Java Reference
In-Depth Information
Negative Binary Numbers
There is another aspect to binary arithmetic that you need to understand - negative numbers. So far we
have assumed everything is positive - the optimist's view if you will - our glass is still half full. But we
can't avoid the negative side of life forever - the pessimist's perspective that our glass is already half
empty. How do we indicate a negative number? Well, we only have binary digits at our disposal and
indeed they contain the solution.
For numbers that we want to have the possibility of negative values (referred to as
signed
numbers) we
must first decide on a fixed length (in other words, the number of binary digits) and then designate the
leftmost binary digit as a sign bit.
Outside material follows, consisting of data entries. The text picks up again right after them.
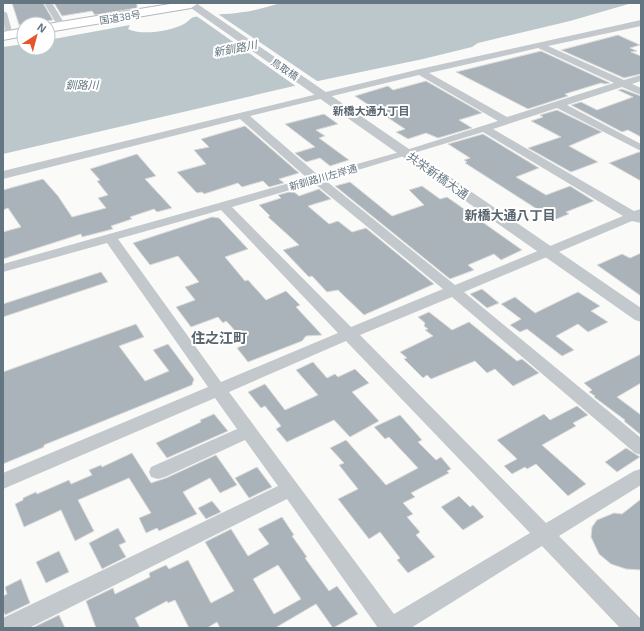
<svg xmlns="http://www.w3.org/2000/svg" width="644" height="631" font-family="'Exo 2','Noto Sans JP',sans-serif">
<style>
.water{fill:#bbc7cb}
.pier{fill:#fafaf8}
.building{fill:#aab3b9;stroke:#dcdcda;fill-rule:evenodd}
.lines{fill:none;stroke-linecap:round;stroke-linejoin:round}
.trunk-casing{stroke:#b4b9bd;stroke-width:2}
.minor{fill:#c3c8cc;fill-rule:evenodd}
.tertiary{fill:#c3c8cc;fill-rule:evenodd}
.trunk{fill:#fff;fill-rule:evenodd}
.labels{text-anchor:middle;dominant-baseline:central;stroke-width:4;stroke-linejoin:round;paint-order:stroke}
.far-street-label{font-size:10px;fill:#657683;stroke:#fff}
.far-water-label{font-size:11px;font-style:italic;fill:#60757c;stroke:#fff}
.far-neighbourhood-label{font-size:11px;font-weight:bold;fill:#57646e;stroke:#fff}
.street-label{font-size:12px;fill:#657683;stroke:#fff}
.neighbourhood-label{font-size:13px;font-weight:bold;fill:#57646e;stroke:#fff}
.quarter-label{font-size:14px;font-weight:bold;fill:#57646e;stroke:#fff}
</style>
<rect width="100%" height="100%" fill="#fafaf8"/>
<path class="water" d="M281,3H632L570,21L478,43L472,47L423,59L294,86L3,154V47L24,44V48H48V40L130,25L128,29C141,36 171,31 184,24C188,22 190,18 194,17C210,14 226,15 243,12C255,11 269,6 281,3Z"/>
<path class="pier" d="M215,12L320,83L297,87L195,15Z"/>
<path class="building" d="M12,3H43L53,20L19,25Z
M54,3H137V8L95,15L92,11L62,16Z
M618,35L640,45L630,48L637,51L631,52L641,56V74L624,78L561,50Z
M541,51L610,83L605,84L601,83L565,94L568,96L528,109L456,72Z
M426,81L482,113L459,120L472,128L438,138L426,133L408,139L396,132L405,129L355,96L388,86L393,90Z
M622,89L641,96V137L628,130L622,132L571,105L581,102L597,110L633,97L618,90Z
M557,110L602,132L569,146L598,162L571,172L528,148L561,137L531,121L543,117L540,115Z
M324,114L338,124L316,130L325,136L319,138L349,160L330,166L320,158L306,162L295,153L315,147L285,124Z
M245,126L299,173L279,179L284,183L269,187L263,181L242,187L238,183L204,194L202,192L197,193L177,172L206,164L194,150L209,147L201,139Z
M483,134L539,168L516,177L546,195L570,186L594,201L566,212L569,214L554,220L465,163L467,162L464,160L470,158L448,144Z
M639,152H641V181L609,163Z
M137,154L156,176L145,179L172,208L157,212L154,209L130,217L132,219L111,226L113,229L82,237L81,234L3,259V232L21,227L8,208L3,210V190L43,179L58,196L72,217L106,208L98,198L108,195L97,181L100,180L90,169Z
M350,182L392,216L424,205L409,190L422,186L440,199L447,197L522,250L501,260L494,254L468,265L474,270L450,279L335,186Z
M319,189L331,199L308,206L329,224L338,221L352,232L366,228L434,284L364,315L338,290L327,292L312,276L309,277L283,250L299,245L268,217L270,216L259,205L281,198L278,195L293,191L299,196Z
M212,217L219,218L248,249L225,257L245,281L248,280L266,300L286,291L300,305L296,307L322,335L306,336L302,341L248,362L237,348L246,344L230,325L226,321L223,323L218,317L191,327L176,307L195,300L185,287L199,282L178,256L150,265L133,243Z
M641,253V296L597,265L622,254L630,258Z
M101,272L108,282L3,317V304Z
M482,289L499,303L487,308L470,294Z
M578,292L600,306L591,311L608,322L588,332L578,324L556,336L574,350L562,356L527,329L520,332L510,325L521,319L501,304L515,297L535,313Z
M429,312L452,330L469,322L517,361L522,359L539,373L513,386L495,369L487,373L475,361L431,379L427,375L423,378L404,359L407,358L400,352L433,336L425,330L428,329L424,326L425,323L418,317Z
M136,324L144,337L119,346L145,381L169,371L153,350L168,344L194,379L192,385L44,445V447L3,464V372Z
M641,354V383L617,397L641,415V435L624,421L625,420L594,397L595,396L589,392L592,390L584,383Z
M313,362L327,378L335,374L338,377L355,369L369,383L352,392L379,421L350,437L334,420L287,442L276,429L281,426L265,406L261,408L248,392L265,384L285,410L318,395L296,370Z
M577,406L588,415L573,423L576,426L542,445L586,484L568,496L536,464L527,469L525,467L512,474L504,466L517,459L497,440L544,414L550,420Z
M214,414L228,431L167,458L156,443L201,422L200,420Z
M400,415L422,440L418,442L436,460L441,457L451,469L447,471L449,473L411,493L415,497L403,503L413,514L407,517L420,532L416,535L435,557L408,573L397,560L400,558L380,532L369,539L338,499L358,489L339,465L344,463L330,448L346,440L386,485L418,468L389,437L385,439L374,427Z
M626,448L640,457L617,472L605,462Z
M132,453L151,483L166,478L216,455L237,485L220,493L210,478L183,492L197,514L159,531L157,528L146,533L139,518L151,513L129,478L78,500L94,531L75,541L61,510L24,527L15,504L23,500V498L36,492L37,494L69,480L71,484L92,475L89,470L101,465L102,467Z
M257,467L272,487L249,498L235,478Z
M459,496L470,507L473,505L484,517L463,530L441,507Z
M641,499V570L626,569L611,564L599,554L591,537L592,527L597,520L614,513L622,514Z
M212,501L221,512L206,519L198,508Z
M282,517L294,535L292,536L307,557L305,558L329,591L337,586L358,614L333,628L316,604L275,628H220L217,622L207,628H189L175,600L168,603L167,601L135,618L140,628H96L86,601L113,588L115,594L150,577L149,573L166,565L169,569L188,560L211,603L234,591L205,542L231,529L248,556L269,544L258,529ZM278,565L301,599L274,614L253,579Z
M118,528L126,542L119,545L126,557L102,569L89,543Z
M59,551L69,572L46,583L36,562Z
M21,579L30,603L5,615L3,610V596L7,594L5,587Z
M59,615L65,628H32Z"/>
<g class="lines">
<g class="trunk-casing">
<path id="trunk" d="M176,3L197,4L191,8L48,32V24Z
M24,28V36L3,40V32Z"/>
</g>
<path class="minor" d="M44,3H52L66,26L65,28H59Z
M3,11L7,13L13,35L12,37H6L5,35Z
M641,20V26L548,46L624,80L641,75V81L632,84L641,88V95L622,87L567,105L641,144V151L557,108L493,129L634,211L641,209V223L632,221L464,292L641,438V455L635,453L452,297L360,335L546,523L634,471L641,469V485L559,536L641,619V628H620L542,546L411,628H378L287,499L29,628H3V618L278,486L245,440L165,477L158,479L151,477L149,472L151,467L237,429L215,398L3,489V473L208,387L107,243L3,272V264L307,178L240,119L3,179V171L420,69ZM538,48L614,83L507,117L429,73ZM419,75L498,121L403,151L318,175L250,116ZM483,132L623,216L455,285L325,180ZM314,183L443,289L351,327L232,207ZM221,210L338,333L221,382L118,239ZM346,341L530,533L394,614L229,392Z"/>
<path class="tertiary" d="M187,3H196L641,308V322L635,320L188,6Z"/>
<use href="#trunk" class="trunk"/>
</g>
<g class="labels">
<g class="far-street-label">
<text transform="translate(120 17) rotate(-9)">国道38号</text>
<text transform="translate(285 69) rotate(34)">鳥取橋</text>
<text transform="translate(323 177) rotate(-16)">新釧路川左岸通</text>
</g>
<g class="far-water-label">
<text transform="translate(235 48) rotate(-11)">新釧路川</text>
<text x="82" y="84">釧路川</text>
</g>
<g class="far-neighbourhood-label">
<text x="371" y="110">新橋大通九丁目</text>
</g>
<g class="street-label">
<text transform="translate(438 175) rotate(35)">共栄新橋大通</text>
</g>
<g class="neighbourhood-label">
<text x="510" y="215">新橋大通八丁目</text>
</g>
<g class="quarter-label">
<text x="219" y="337">住之江町</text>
</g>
</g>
<rect width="644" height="631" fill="none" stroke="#657683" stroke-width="8"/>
<g transform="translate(36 36) rotate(36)"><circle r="19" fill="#ffffff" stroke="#c1c8cd"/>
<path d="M0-3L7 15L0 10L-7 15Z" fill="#e4572e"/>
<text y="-6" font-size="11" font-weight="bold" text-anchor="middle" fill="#657683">N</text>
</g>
</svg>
We have to fix the length in order to avoid any confusion about which
bit is the sign bit as opposed to bits that are digits. A single bit is quite capable of representing the sign
of a number because a number can be either positive - corresponding to a sign bit being 0, or negative
- indicated by the sign bit being 1.
Of course, we can have some numbers with 8 bits, and some with 16 bits, or whatever, as long as we
know what the length is in each case. If the sign bit is 0 the number is positive, and if it is 1 it is
negative. This would seem to solve our problem, but not quite. If we add -8 in binary to +12 we would
really like to get the answer +4. If we do that simplistically, just putting the sign bit of the positive value
to 1 to make it negative, and then doing the arithmetic with conventional carries, it doesn't quite work:
12 in binary is
0000 1100
-8 in binary we suppose is
1000 1000
since +8 is 0000 1000. If we now add these together we get:
1001 0100
This seems to be -20, which is not what we wanted at all. It's definitely not +4, which we know is 0000
0100. Ah, I hear you say, you can't treat a sign just like another digit. But that is just what we do have to
do when dealing with computers because, dumb things that they are, they have trouble coping with
anything else. So we really need a different representation for negative numbers. Well, we could try
subtracting +12 from +4 since the result should be -8:
+4 is
0000 0100
Take away +12
0000 1100
and we get
1111 1000
For each digit from the fourth from the right onwards we had to borrow 1 to do the sum, analogously to
our usual decimal method for subtraction. This supposedly is -8, and even though it doesn't look like it,
it is. Just try adding it to +12 or +15 in binary and you will see that it works. So what is it? It turns out
that the answer is what is called the
two's complement
representation of negative binary numbers.